VALUE, SECURITY AND LIFE

The Biopolitics of Value(s), the third workshop of the ESRC Contemporary Biopolitical Securities seminar series, co-organised by the Biopolitics of Security Research Unit at Keele (Research Institute for Law, Politics and Justice (iLPJ), took place at the Moser Centre this week.

Luis Lobo-Geuerro

The workshop, convened by Dr Luis Lobo-Guerrero (School of Politics, International Relations and Philosophy/iLPJ), pictured above, was attended by 38 scholars of ten different nationalities and was used to explore the relationship between value, security and life.
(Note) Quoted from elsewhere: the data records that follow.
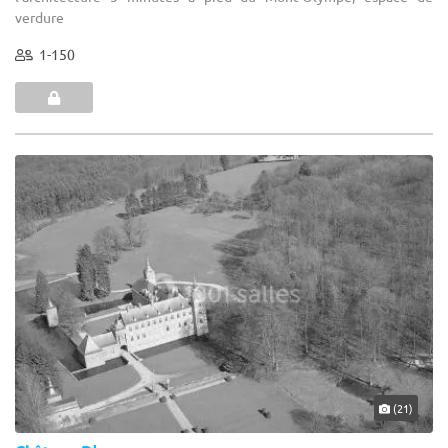
verdure
1-150
(21)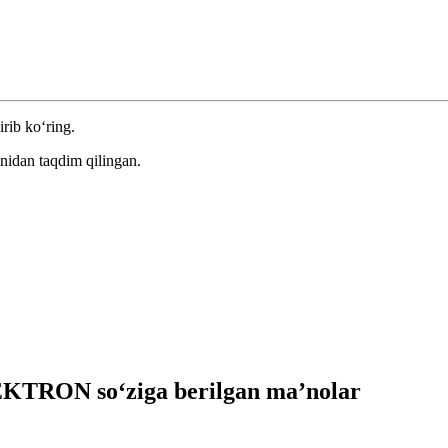
irib ko‘ring.
nidan taqdim qilingan.
TRON so‘ziga berilgan ma’nolar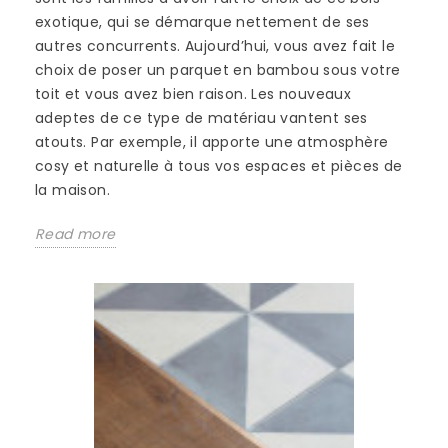
exotique, qui se démarque nettement de ses
autres concurrents. Aujourd’hui, vous avez fait le
choix de poser un parquet en bambou sous votre
toit et vous avez bien raison. Les nouveaux
adeptes de ce type de matériau vantent ses
atouts. Par exemple, il apporte une atmosphère
cosy et naturelle à tous vos espaces et pièces de
la maison.
Read more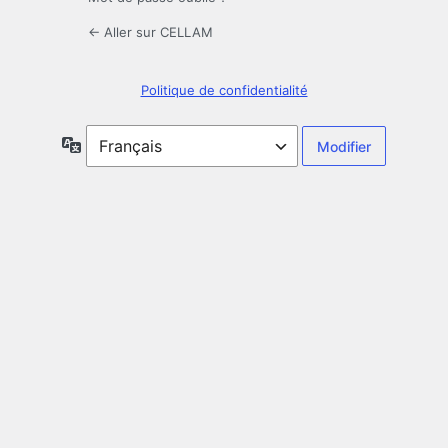
← Aller sur CELLAM
Politique de confidentialité
Langue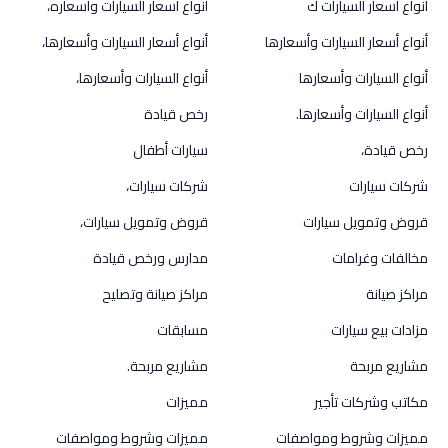
أنواع أسعار السيارات ك
أنواع أسعار السيارات وأسعاره،
أنواع أسعار السيارات وأسعارها
أنواع أسعار السيارات وأسعارها،
أنواع السيارات وأسعارها
أنواع السيارات وأسعارها،
أنواع السيارات وأسعارها.
رخص قيادة
رخص قيادة،
سيارات أطفال
شركات سيارات
شركات سيارات،
قروض وتمويل سيارات
قروض وتمويل سيارات،
مخالفات وغرامات
مدارس ورخص قيادة
مراكز صيانة
مراكز صيانة وتصليح
مزادات بيع سيارات
مسابقات
مشاريع مربحة
مشاريع مربحة.
مكاتب وشركات تأجير
مميزات
مميزات وشروط ومواصفات
مميزات وشروط ومواصفات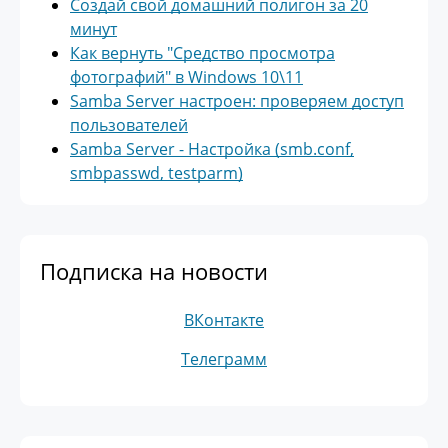
Создай свой домашний полигон за 20
минут
Как вернуть "Средство просмотра
фотографий" в Windows 10\11
Samba Server настроен: проверяем доступ
пользователей
Samba Server - Настройка (smb.conf,
smbpasswd, testparm)
Подписка на новости
ВКонтакте
Телеграмм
The keynote address entitled 'Value and the subject of security: the Nietzschean moment' was delivered by Professor J. Peter Burgess, editor of the journal Security Dialogue and Leader of the Security Programme at the Peace Research Institute of Oslo (PRIO).

HOUSE OF COMMONS SEMINAR

Naveed Sheikh, School of Politics, International Relations and Philosophy, pictured below, was invited to chair and present at a seminar at the House of Commons on 'Poverty, Religion, and Radicalism'.

Naveed Sheikh

The seminar was attended by policy makers, activists and academics. His own paper was on 'The Import of Poverty on Radicalization Processes: A Discussion of the Social Science Literature'.

INTERNATIONAL BOOK PRIZE

A book based on a Keele PhD has been awarded a prestigious international prize.

David Appleby's Black Bartholemew's Day: Preaching, Polemic and Restoration Nonconformity (Manchester University Press, 2007) has been awarded the Richard L. Greaves award of the Bunyan Society for the outstanding book on the history, literature, thought and legacy of English Protestantism to 1700, published between 2007 and 2010.

David's book is based on his 2005 Keele PhD thesis, 'Farewell sermons of ministers ejected from the Church of England in 1662', supervised by Professor Ann Hughes and Dr Roger Pooley.

Dr Appleby is now a lecturer in history at Nottingham University.

FROM THE ARCHIVES

22 January 2010

The Music Department's electronic music studio was formally re-named in honour of Tim Souster, who died in 1994.

As a Leverhulme Research Fellow from 1975 and 1979, Tim set up the first electronic music studio at Keele and went on to become one of the country's leading composers of electro-acoustic music.